Hatred of Children
For the most part, I hate kids. No really I do. I never wanted them and it was a serious issue as I recall my wife and I's premarital counseling. (Obviously my wife won that sticking point!)
Anyway something Rick said in his comments to my last post really solidifed my thinking on this topic of not being able to stand children. As John notes, we likely know some people who just do not like children. Well, Hi, my name is James and I am one of those people. In contrast, however, to what Rick said I do not dislike children because they interfere with my lofty sense of being really spiritual (yeah right!), but rather because they interfere with me period. And here is the crux of the matter:
I am learning to like kids...and believe me, being a father is one of the hardest things I have ever done. Don't get me wrong, I love my kids, but I have to admit my capacity to love is hindered a good deal by my selfishness. I used to be one of those people who would say with absolute conviction that I would never have kids, I just couldn't stand to be around them. But now, I say rather that my kids are the very best thing that has ever happened to me...because I am learning and changing - growing into the fullness of personhood and this means that I must get past myself.

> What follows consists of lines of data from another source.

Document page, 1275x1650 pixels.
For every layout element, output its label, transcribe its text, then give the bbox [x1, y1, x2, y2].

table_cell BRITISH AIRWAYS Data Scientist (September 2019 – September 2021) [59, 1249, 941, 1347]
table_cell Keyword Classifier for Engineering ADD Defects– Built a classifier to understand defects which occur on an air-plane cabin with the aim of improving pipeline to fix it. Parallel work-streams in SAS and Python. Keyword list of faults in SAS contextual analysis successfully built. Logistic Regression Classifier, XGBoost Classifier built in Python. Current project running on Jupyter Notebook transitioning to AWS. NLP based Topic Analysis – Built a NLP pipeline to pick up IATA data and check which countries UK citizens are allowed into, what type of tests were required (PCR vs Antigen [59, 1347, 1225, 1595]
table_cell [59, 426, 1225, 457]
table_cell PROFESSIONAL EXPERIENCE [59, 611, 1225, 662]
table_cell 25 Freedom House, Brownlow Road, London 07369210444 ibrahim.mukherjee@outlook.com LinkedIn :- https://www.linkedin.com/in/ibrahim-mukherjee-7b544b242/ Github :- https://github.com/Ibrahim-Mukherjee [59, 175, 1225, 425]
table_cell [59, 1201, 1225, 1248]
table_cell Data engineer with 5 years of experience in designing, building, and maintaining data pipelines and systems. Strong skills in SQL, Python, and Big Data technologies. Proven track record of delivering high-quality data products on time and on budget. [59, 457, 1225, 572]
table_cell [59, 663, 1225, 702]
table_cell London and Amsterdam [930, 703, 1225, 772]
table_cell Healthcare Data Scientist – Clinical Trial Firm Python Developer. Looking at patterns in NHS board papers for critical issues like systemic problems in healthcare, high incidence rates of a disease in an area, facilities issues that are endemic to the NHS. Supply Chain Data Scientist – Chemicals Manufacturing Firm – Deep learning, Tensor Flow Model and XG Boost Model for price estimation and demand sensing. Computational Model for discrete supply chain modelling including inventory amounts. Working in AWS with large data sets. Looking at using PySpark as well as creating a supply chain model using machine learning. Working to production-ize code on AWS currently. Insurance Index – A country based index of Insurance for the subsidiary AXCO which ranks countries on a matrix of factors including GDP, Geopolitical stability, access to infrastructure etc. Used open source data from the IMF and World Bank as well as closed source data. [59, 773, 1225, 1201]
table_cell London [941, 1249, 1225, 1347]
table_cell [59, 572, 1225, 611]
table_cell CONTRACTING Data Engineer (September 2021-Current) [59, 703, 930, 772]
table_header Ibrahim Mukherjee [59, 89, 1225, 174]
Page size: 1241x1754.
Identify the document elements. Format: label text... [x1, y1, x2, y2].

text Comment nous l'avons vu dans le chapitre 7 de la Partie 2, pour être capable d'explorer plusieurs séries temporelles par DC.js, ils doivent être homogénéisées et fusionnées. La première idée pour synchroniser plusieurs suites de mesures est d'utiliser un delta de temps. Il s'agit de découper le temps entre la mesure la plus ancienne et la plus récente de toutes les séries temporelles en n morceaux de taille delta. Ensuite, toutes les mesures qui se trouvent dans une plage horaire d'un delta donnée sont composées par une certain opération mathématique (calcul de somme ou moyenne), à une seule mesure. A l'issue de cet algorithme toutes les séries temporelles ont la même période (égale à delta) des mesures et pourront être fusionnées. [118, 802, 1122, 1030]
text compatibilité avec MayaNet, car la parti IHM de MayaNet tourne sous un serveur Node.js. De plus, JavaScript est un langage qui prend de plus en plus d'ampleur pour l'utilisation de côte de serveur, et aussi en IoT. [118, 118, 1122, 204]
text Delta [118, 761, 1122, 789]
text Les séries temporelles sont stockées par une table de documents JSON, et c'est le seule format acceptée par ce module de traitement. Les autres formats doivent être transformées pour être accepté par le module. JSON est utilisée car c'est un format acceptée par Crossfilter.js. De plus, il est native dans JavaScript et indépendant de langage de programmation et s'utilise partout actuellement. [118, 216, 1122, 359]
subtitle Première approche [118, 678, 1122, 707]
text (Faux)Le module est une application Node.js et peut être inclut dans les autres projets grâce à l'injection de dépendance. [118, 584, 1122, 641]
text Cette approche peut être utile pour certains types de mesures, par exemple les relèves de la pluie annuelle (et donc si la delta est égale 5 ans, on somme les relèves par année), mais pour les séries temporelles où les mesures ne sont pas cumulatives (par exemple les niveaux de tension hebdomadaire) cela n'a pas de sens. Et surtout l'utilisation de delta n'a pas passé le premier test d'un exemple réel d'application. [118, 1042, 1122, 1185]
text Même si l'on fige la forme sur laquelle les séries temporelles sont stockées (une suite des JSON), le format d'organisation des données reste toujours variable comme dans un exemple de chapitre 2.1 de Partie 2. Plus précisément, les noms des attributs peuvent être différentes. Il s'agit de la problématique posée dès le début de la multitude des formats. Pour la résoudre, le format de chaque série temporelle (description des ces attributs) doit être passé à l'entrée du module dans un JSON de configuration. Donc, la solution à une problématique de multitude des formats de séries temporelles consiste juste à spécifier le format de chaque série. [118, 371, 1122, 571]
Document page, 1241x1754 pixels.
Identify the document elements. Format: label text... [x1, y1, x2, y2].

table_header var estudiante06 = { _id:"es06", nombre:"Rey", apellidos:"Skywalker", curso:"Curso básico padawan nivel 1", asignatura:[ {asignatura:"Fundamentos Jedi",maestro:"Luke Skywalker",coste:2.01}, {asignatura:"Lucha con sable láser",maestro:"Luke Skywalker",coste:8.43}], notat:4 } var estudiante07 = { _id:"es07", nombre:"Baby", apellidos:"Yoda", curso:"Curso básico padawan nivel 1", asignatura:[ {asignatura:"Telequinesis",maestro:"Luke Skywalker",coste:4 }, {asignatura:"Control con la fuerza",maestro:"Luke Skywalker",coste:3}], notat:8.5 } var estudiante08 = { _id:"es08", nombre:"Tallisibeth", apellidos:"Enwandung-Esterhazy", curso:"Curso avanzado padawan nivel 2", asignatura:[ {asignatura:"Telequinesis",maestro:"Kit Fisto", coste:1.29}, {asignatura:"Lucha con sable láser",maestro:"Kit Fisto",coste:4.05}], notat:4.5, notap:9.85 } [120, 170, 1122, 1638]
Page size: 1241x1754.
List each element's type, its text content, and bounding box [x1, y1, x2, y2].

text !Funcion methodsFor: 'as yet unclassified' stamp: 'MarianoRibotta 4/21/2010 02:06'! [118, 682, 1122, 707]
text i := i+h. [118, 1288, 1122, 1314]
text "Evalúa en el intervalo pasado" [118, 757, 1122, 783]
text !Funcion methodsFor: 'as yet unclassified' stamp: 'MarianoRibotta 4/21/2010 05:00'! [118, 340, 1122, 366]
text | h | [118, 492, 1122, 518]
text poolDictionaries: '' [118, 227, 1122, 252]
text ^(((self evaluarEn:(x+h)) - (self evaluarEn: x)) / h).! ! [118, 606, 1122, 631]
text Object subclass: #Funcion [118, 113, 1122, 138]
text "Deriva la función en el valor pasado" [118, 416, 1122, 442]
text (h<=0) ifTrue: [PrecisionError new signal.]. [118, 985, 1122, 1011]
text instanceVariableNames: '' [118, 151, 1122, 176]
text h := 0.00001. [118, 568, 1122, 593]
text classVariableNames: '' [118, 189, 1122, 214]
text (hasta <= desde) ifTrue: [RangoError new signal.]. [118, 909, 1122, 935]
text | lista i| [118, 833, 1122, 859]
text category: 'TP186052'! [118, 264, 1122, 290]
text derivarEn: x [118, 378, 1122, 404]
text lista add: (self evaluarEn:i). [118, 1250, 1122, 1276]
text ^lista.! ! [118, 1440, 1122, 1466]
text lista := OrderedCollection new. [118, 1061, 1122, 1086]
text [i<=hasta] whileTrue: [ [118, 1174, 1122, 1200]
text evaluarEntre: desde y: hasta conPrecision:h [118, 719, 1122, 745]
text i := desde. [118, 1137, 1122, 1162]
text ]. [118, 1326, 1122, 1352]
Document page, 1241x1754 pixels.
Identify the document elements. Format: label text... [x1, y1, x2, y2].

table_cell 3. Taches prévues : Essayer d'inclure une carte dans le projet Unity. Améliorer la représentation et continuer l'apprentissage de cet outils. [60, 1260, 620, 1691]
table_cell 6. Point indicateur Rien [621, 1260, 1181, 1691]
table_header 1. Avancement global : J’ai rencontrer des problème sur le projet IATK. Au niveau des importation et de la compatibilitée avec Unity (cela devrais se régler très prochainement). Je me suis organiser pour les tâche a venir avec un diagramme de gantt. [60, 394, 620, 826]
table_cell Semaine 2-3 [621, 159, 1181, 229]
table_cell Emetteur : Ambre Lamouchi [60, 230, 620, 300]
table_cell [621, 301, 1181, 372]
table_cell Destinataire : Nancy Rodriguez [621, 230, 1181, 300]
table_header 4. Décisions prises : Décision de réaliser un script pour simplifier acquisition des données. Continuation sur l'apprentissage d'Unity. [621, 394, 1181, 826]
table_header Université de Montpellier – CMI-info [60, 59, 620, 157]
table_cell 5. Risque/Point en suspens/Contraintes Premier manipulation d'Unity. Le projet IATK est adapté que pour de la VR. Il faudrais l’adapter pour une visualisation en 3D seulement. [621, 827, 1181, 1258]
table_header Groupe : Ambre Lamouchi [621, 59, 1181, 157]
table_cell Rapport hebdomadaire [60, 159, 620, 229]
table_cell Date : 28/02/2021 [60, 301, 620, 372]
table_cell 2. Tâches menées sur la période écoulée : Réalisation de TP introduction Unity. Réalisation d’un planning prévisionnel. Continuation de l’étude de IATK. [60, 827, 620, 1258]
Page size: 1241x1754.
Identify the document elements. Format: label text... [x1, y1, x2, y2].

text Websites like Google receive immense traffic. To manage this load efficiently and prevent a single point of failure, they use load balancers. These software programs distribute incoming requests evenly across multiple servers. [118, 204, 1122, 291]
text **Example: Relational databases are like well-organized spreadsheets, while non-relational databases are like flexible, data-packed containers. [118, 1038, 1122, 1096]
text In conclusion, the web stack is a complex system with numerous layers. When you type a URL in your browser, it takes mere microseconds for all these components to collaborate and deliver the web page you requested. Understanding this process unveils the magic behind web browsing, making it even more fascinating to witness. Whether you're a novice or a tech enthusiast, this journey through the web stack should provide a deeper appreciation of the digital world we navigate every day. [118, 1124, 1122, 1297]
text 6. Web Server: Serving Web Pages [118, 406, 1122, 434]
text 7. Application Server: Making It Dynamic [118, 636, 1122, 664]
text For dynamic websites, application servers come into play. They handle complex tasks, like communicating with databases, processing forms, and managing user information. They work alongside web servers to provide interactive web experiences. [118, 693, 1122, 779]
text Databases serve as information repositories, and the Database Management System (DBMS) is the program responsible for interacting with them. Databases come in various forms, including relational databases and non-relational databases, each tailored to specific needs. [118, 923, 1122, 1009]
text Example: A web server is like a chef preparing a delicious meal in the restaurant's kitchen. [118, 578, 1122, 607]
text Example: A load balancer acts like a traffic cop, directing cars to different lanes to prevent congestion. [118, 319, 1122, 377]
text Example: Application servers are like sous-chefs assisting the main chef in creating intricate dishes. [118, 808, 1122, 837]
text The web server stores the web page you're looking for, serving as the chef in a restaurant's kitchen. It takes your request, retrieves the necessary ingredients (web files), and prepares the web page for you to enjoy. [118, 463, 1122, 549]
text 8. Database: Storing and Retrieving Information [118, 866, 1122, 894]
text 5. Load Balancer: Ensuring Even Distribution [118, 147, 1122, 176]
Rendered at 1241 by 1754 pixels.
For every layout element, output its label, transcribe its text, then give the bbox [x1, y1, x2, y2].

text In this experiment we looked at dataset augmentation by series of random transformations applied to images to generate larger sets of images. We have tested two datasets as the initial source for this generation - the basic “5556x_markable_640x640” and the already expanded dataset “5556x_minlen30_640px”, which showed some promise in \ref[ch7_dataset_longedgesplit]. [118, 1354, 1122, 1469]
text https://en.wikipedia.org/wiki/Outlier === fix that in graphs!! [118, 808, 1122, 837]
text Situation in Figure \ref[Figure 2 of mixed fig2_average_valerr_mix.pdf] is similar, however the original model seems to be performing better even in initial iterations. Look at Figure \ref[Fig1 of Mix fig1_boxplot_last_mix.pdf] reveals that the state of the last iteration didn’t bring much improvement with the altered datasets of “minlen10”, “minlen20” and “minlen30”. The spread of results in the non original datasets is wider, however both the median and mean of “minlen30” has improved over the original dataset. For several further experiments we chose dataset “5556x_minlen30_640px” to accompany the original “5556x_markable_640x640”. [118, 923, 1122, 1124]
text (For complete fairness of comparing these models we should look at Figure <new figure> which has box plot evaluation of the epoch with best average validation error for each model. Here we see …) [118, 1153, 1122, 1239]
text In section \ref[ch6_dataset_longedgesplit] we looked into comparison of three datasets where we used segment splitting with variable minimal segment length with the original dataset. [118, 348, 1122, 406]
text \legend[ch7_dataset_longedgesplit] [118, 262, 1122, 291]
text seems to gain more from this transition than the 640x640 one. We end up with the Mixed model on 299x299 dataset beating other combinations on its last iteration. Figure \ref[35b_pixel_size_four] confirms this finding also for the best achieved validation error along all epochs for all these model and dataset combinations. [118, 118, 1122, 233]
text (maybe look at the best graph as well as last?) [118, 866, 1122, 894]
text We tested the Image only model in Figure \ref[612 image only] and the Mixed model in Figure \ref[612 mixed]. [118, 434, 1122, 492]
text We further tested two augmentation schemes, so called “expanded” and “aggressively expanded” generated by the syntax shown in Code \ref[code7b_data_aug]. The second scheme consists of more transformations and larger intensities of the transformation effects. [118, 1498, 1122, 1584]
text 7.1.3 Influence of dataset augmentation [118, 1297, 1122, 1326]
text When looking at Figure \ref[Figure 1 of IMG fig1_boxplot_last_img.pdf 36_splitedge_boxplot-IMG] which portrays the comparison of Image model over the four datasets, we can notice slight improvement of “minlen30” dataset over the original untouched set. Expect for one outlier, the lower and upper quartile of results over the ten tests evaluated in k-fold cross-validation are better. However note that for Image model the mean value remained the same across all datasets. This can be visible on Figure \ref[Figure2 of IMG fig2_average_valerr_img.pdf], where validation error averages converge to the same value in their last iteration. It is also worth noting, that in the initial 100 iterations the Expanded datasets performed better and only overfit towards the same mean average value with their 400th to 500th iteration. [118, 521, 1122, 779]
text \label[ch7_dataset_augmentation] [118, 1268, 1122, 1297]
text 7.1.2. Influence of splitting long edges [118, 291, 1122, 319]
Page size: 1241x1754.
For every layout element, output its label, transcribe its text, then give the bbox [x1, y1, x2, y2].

While I used to try and claim that my distaste of children was simply that: a matter of taste. People are different and some people like kids and some people don't. Well that, in my ever so humble opinion is a perfect and full load of steaming fecal matter. Why didn't I like kids? Foundationally, kids do nothing but take and take and take - there is very rarely any reciprocity in the relationships we have with children: they cannot engage me in intriguing theological conversations (at least not very often) and instead make me clean up their inumerable messes, they do not offer to wash my car or effectively help me level my shelter posts while setting them and instead tend to destroy or mutilate such things, they do not offer me praise and thanks (very often), they do not sit down and have a smoke or a fine scotch with me, they don't like my type of movies and their movies are silly, they are constantly losing or breaking things I idolize, they are noisy when I want quiet, they are rambuncious when I want to rest, and on and on it goes. What it comes down to is this: children, by their very existence, force us to practice an unselfish love. And that is hard.
Yes yes, when one of them wraps their little arms around you and says "Daddy I wuv you" it's easy...but when they decide that Daddy's new DVD makes for a great frisbee?
Anyway when I hear someone say "I'm not a kid person" or "I really don't like kids" or when I see someone at Church frowning because one of my kids is getting a tad out of hand I have to wonder if they are perhaps not all that different from me.
When Jesus said "Suffer the little children to come unto me" He really said a lot. And as I journey slowly past myself, I am learning that there is a good deal more reciprocity in my relationship with my kids than I ever imagined. And more than that, they are literally saving me.